Know when to seek help
Knowing when to seek help when you’re lonely is important. If you feel as though your feelings of loneliness are beginning to impact your day-to-day life, or your mental and physical health, it may be worth seeking more formal help, advice and support. Research has shown that greater feelings of loneliness are associated with depression, anxiety and negative mental health (Richardson et al., 2017; Losada et al., 2012; Mushtaq et al., 2014).

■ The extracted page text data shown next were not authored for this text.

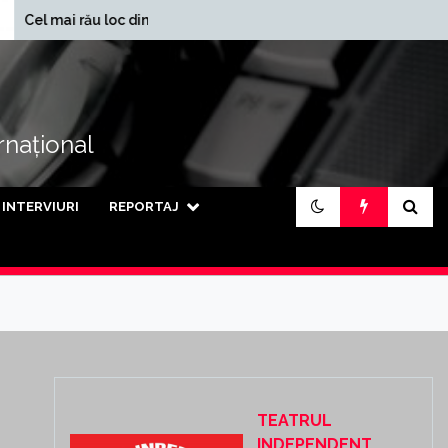
În ce județe se
u loc din lume
încasează cele mai mari
pensii din țară
ernațional
INTERVIURI
REPORTAJ
TEATRUL
INDEPENDENT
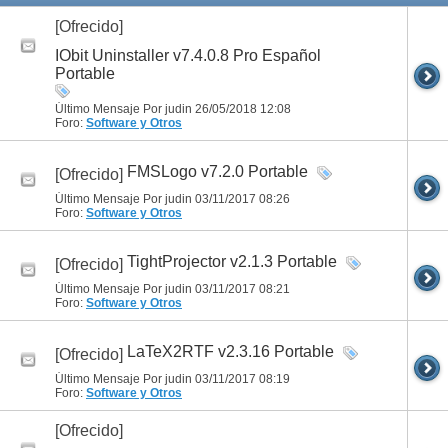
[Ofrecido]
IObit Uninstaller v7.4.0.8 Pro Español
Portable
Último Mensaje Por judin 26/05/2018
12:08
Foro:
Software y Otros
FMSLogo v7.2.0 Portable
[Ofrecido]
Último Mensaje Por judin 03/11/2017
08:26
Foro:
Software y Otros
TightProjector v2.1.3 Portable
[Ofrecido]
Último Mensaje Por judin 03/11/2017
08:21
Foro:
Software y Otros
LaTeX2RTF v2.3.16 Portable
[Ofrecido]
Último Mensaje Por judin 03/11/2017
08:19
Foro:
Software y Otros
[Ofrecido]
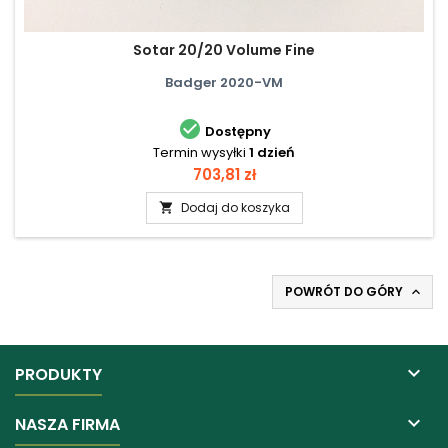
Sotar 20/20 Volume Fine
Badger 2020-VM

Dostępny
Termin wysyłki
1 dzień
Cena
703,81 zł
Dodaj do koszyka

POWRÓT DO GÓRY


PRODUKTY

NASZA FIRMA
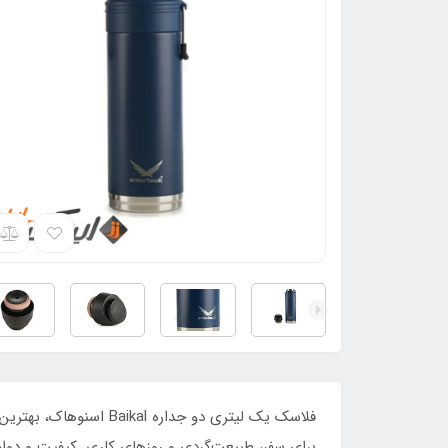
فلاسک یک لیتری دو جدا
برای سفر، طبیعت‌گردی و روزهای کاری. کیفیت و دوام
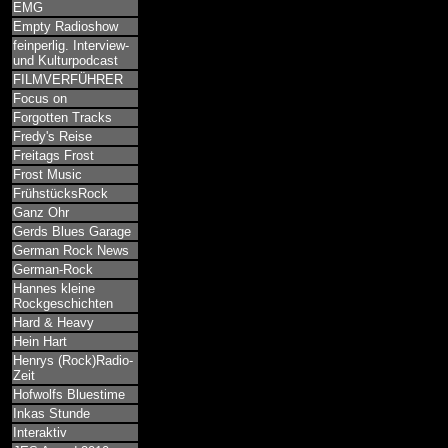
EMG
Empty Radioshow
feinperlig. Interview-
und Kulturpodcast
FILMVERFÜHRER
Focus on
Forgotten Tracks
Fredy's Reise
Freitags Frost
Frost Music
FrühstücksRock
Ganz Ohr
Gerds Blues Garage
German Rock News
German-Rock
Hannes kleine
Rockgeschichten
Hard & Heavy
Hein Hart
Henrys (Rock)Radio-
Zeit
Hofwolfs Bluestime
Inkas Stunde
Interaktiv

If you feel as if at any point your mental health is suffering as a result of your feeling lonely, it is important to speak to the right people, whether they may be those who you trust and confide in most or professional help. Below is a list of various helplines and services available in Ireland that can assist you if you are feeling lonely and you need support emotionally and or mentally:
Samaritans: Dedicated to help those who feel isolated or disconnected which may lead to suicide. 24/7 service. Contact number: 116 123. Website: https://www.samaritans.org
Turn2me: Peer support, self-help and professional help support online for those who feel they are experiencing symptoms of poor mental health. Free 24/7 crisis text service: 50808 Website: https://turn2me.ie
Grow: Mental health support service. Join an online support meeting on their website: https://grow.ie
Irish Advocacy Network: Support, information and peer advocacy for those with mental health struggles. Contact number: (01) 5470510 Website:
Remember: Being alone doesn’t mean you’re lonely
It is important to remember, just because you’re alone this doesn’t mean that you’re lonely. You can enjoy your own company, be your own best friend and support yourself without feeling lonely. There is no need to compare yourself to others, and what the stereotypical image of ‘being lonely’ is. Just remember, do what makes you feel comfortable and what helps you to gain confidence, and remember, there is no right or wrong way to feel or to live your life.
So, there you have it, five scientifically proven ways to overcome loneliness when living abroad. It may seem a bit daunting at this stage, but everything you could possibly need to become a happier version of you is right at your fingertips.